1.) Plug-n-Play Monitor on ATI Radeon 9250
2.) Plug-n-Play Monitor on Intel Graphics (onboard video this is disabled)
3.) Plug-n-Play Monitor on ATI Radeon 9250 (last I left this is deleted)

I've deleted the 3rd, or sometimes disabled it. I disable the 2nd (onboard
video)

When the TV Out is enabled from the Advanced, ATI "displays" tab and it is
OK'd and closed #1 changes:

1.) (Multiple-Monitors) on ATI Radeon 9250

The Advanced, ATI "displays" tab seems to be the place to enable TV OUT
monitor or not. There is no other TV Monitor which appears. * Unless this is
my mistake right here. The 3 are all supposed to exist. I am supposed to
configure the TV OUT on the #3 one, but not on the #1 one?
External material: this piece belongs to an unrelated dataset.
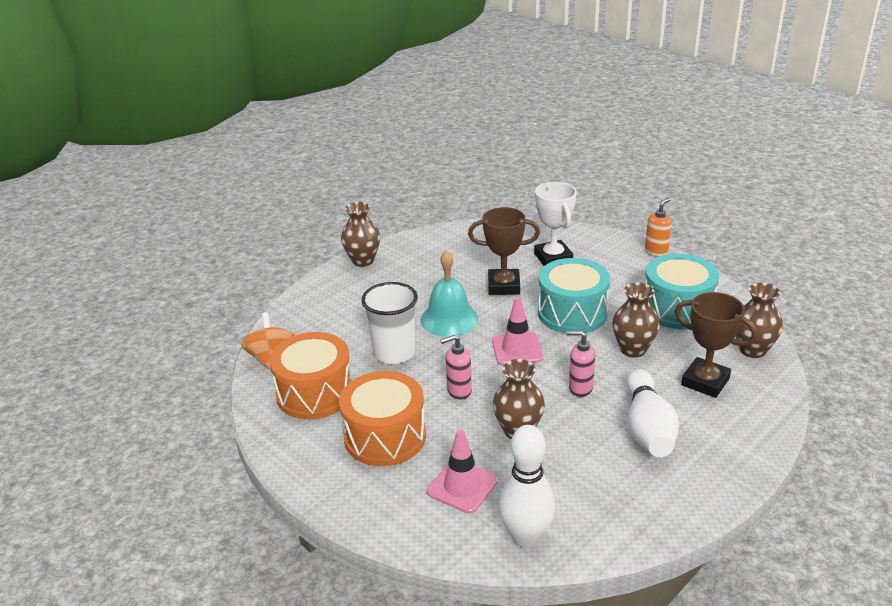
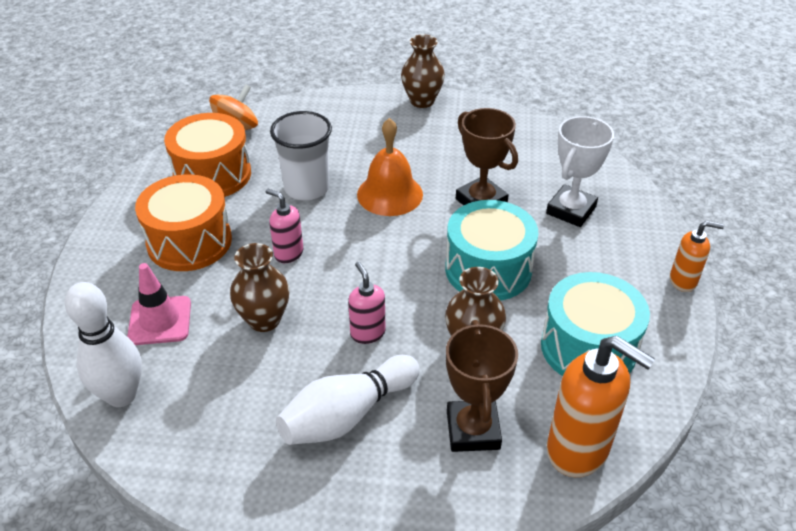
camera: 50 degrees right, 10 degrees up
(449, 319) = (390, 194): turquoise bell -> orange bell
(517, 349) = (387, 260): pink traffic cone -> none
(752, 350) = (578, 450): brown vase -> orange soap dispenser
But I don't think that is possible. Out of three ONE has to be the Primary
Display which holds the Windows Desktop normally. If you enable other ones
they can only be "Extended Desktops" and you cannot see the main things in
Windows from them. I cannot seem to have two Primary Display out of the 3.
(assume #2 onboard is disabled).
You should not have to watch the monitor at TV settings, therefore, and
similarly, the TV should come up with its correct settings even if the
monitor is also connected to the VGA out.
* I would tend to agree. But all I come up with is 1 Primary Display which
has in the Advanced, (ATI tabs) Displays ... the capability of turning on TV
output.

How are you connecting the TV, are you using the Composite or S-Video out
sockets?

* I've tested both. Off site I ran it here with Composite Video Out through
a VCR to a TV. The only problem I saw was the "Video Overlay" you have to
turn off Video Overlay to the Monitor in order to view MOVIES on the TV
screen. I don't remember exactly where that was but I know I had to keep
toggling it to change the video of movies between the monitor or the TV
screen. (I assume that's a different issue, but I haven't explored it in
depth. I assume if I installed on a different computer here, and then went
back to the site [a yacht in a marina] that the drivers install there would
reset all of the settings. Anyway I'm pretty sure I left the overlay back on
the monitor after testing off site.)

On the actual site we are using the S-Video Output for TV. Because we
already had an RF Modulator that takes S-Video inputs only.
You are not trying to use one of the VGA/DVI connectors with an adaptor
are you?

* Not using any adaptors at all. The video jack on back of ATI Radeon 9250
PCI is a Standard VGA monitor jack. The other end is the same, standard VGA
monitor jack. No DVI is in use. We are using normal Analog.
Let's break this down step-by-step.

* I hope I've laid it out pretty good. Maybe you are on to something here,
or helping me be on to something. Why is the installation creating 2 ATI in
the Display properties in addition to the Onboard Intel Video? Is one of
them supposed to be configured independantly as the TV OUTPUT and the other
as the MONITOR output? If so, how do you get them both to be a Primary
Display in Windows XP? It doesn't seem possible.

I'm gonna read again the manual for the ATI 9250 and see if I see anything
there. Thanks for the reply and thoughts and questions.